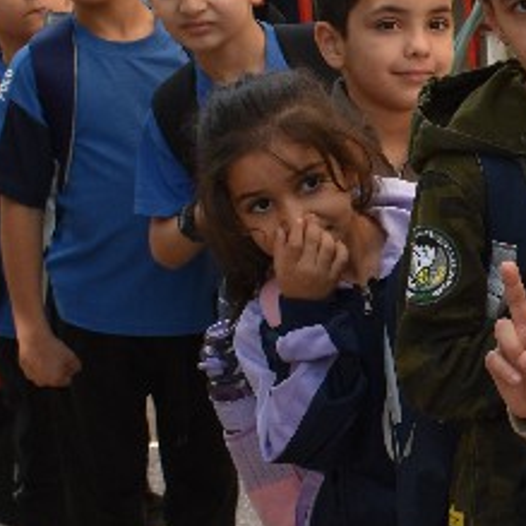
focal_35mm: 143
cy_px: 293
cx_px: 749
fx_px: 2458
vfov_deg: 12.2
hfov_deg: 11.8
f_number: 7.1
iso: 200
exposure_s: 1/320
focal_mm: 24
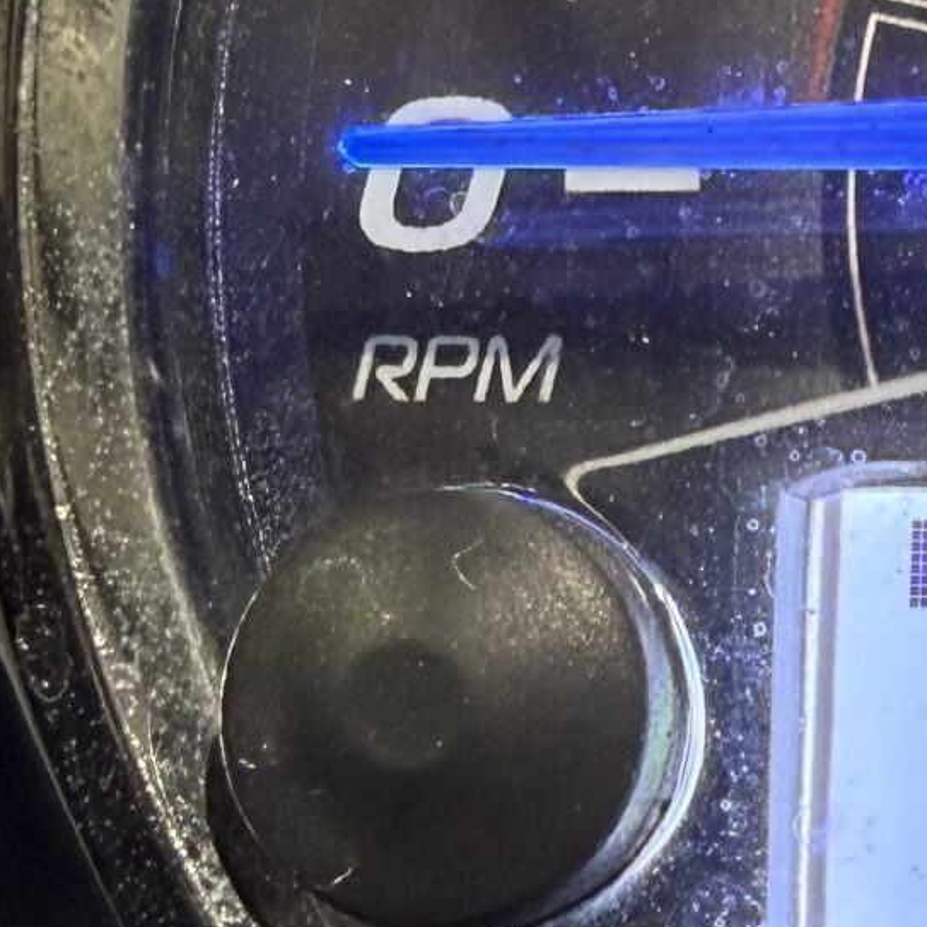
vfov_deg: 17.2
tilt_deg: -18.9
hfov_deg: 16.0
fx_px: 3030
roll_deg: -0.8
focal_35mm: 100
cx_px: 1386
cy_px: 830
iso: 250
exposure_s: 1/60
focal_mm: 2.22
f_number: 2.2
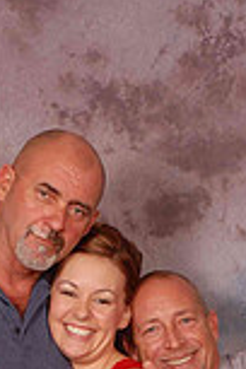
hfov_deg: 9.1
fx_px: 1537
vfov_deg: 13.3
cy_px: 456
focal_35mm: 150
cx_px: 153
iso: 200
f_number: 10
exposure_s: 1/125
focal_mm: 34
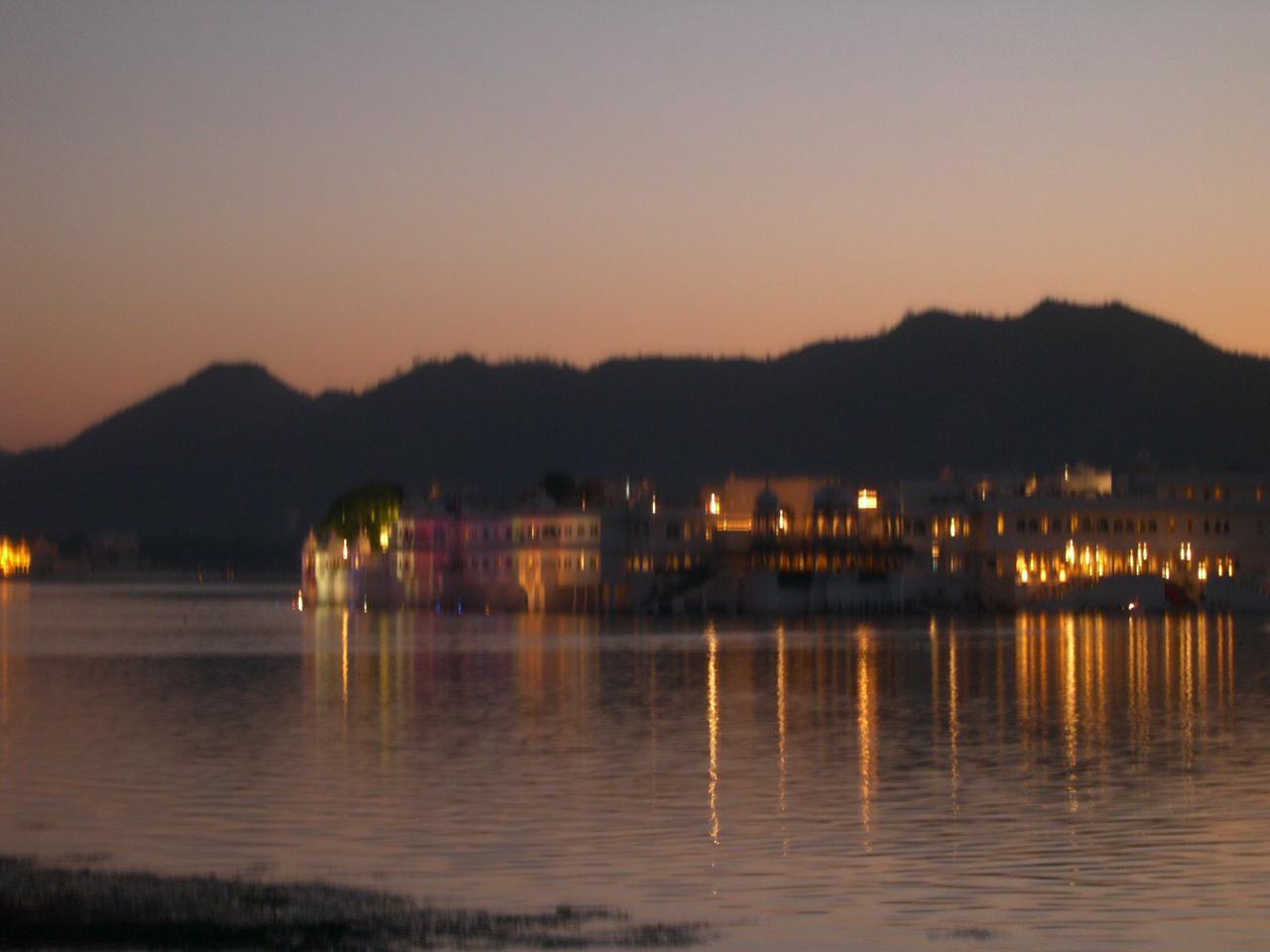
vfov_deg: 15.2
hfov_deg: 20.2
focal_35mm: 97
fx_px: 3559
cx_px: 635
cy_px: 476
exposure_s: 1.06
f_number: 4.6
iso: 200
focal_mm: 20.5
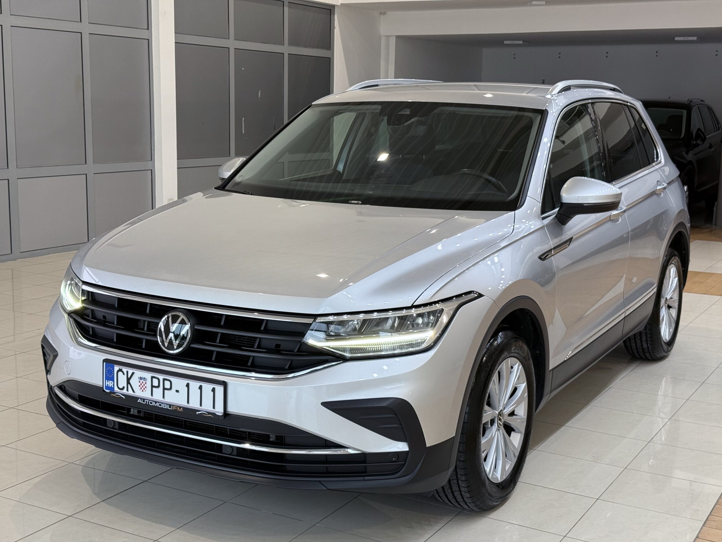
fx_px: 1001
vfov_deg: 30.3
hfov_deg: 39.7
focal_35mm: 48
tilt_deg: -8.7
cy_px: 271
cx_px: 361
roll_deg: -1.0
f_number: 1.78
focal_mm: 6.76
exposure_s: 1/100
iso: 100
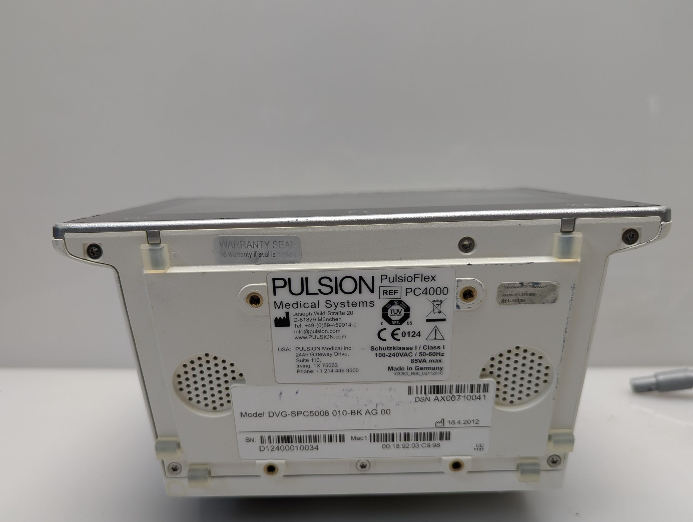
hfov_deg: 67.2
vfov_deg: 53.1
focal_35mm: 26
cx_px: 338
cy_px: 282
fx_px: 521
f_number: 1.85
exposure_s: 1/100
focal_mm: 6.81
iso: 80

==*==

— Instructions to follow —
The records above should be output exactly, but without any of their pictures.

— Task output —
focal_35mm: 143
cy_px: 293
cx_px: 749
fx_px: 2458
vfov_deg: 12.2
hfov_deg: 11.8
f_number: 7.1
iso: 200
exposure_s: 1/320
focal_mm: 24
vfov_deg: 17.2
tilt_deg: -18.9
hfov_deg: 16.0
fx_px: 3030
roll_deg: -0.8
focal_35mm: 100
cx_px: 1386
cy_px: 830
iso: 250
exposure_s: 1/60
focal_mm: 2.22
f_number: 2.2
hfov_deg: 9.1
fx_px: 1537
vfov_deg: 13.3
cy_px: 456
focal_35mm: 150
cx_px: 153
iso: 200
f_number: 10
exposure_s: 1/125
focal_mm: 34
vfov_deg: 15.2
hfov_deg: 20.2
focal_35mm: 97
fx_px: 3559
cx_px: 635
cy_px: 476
exposure_s: 1.06
f_number: 4.6
iso: 200
focal_mm: 20.5
fx_px: 1001
vfov_deg: 30.3
hfov_deg: 39.7
focal_35mm: 48
tilt_deg: -8.7
cy_px: 271
cx_px: 361
roll_deg: -1.0
f_number: 1.78
focal_mm: 6.76
exposure_s: 1/100
iso: 100
hfov_deg: 67.2
vfov_deg: 53.1
focal_35mm: 26
cx_px: 338
cy_px: 282
fx_px: 521
f_number: 1.85
exposure_s: 1/100
focal_mm: 6.81
iso: 80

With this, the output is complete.